● Text excerpt:
[Start of Attachment]
We all experience this sales routine regularly, not just with garage door installers, and it can be frustrating. But it's not always aimed at ripping us off. Just because a professional thinks we need more than we think we need does not mean they are trying to fool us. Sometimes they really are trying to help us.
So, how can you distinguish between a legitimate and an illegitimate up-sell effort when dealing with garage door installers and repairmen? Here are some suggestions that Lombard offers for service technicians who have been called on a garage door problem. The suggestions are good ones for the technician, but they also offer the consumer a good means of judging the character and competence of the technician who shows up at their house.
Lombard says the service technician should:
- Bring a price book containing all of the parts for garage doors and motors so that he can tell the consumer what a repair will cost them.
- Bring sales literature for products his company sells so the consumer can see what they might be buying.
- Know what parts he has in stock so that he won't try to sell the consumer something he doesn't have.
- Carry a good supply of standard common parts (springs, rollers, hingers, weatherstripping and motor operators), so that he can tend to common problems right away.
- Make an effort to analyze the cause of the problem, and not just the problem itself. This is where up-selling can benefit both the technician and the consumer. For example, say the garage door was hanging up due to one bad roller. The technician could replace that one roller and be on his way. But he could also make a very good case for replacing all of the rollers. This would increase his sale and the repair cost to the consumer, but it might also ensure fewer problems and better performance with the garage door in the years to come.
A similar argument could be made for replacing all of the springs when only one was broken. The point is, good professional garage door installers and repairmen should make an effort to explain the long-term benefits of repairing or replacing some parts that currently may not be causing any problem. The consumer makes the ultimate decision, of course, but at least it will be an informed one.
- Don't try to force the issue. Up-selling enters the realm of unethical when the seller won't take "no" for an answer and continues to pressure the consumer to spend more than they want to spend. Better to just be sure to leave the consumer understanding all of their options and confident that they have paid only for what they really wanted.
- Make the time to provide the consumer with a full diagnosis and report on options and consequences. If a garage door installer or repairman schedules the day with quick, back-to-back repair calls, he is not going to have the time to make reasonable, responsible sales pitches to the consumer. Feeling the need to rush to another appointment might well reduce the chance of selling more to each consumer, a result that ultimately benefits no one.
[End of Attachment]
● Data extract:
[Start of Attachment]
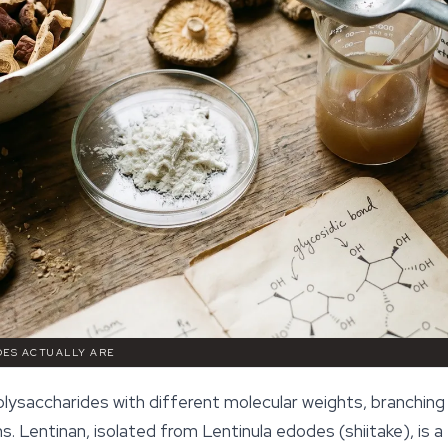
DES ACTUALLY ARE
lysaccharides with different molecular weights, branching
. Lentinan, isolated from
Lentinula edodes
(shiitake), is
[End of Attachment]
[Start of Attachment]
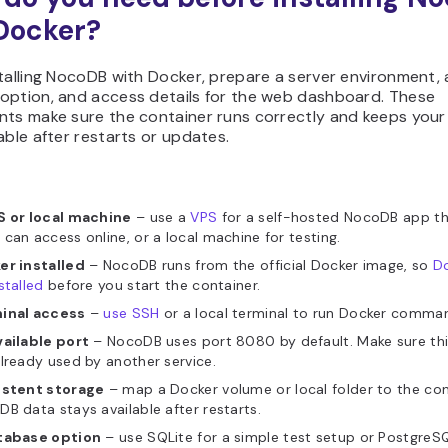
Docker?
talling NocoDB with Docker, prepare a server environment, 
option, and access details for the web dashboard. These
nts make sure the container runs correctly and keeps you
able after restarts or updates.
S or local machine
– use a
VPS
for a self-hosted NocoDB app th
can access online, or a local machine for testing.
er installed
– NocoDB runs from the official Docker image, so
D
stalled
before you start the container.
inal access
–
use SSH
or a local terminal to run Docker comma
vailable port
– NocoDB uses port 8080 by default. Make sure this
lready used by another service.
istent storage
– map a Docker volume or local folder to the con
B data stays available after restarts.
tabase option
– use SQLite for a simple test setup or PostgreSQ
[End of Attachment]
● Your task: In the text on garage door repair up-selling, when does up-selling become unethical?

● Response to the exercise: When the seller won't take "no" for an answer and keeps pressuring the consumer to spend more than they want to spend.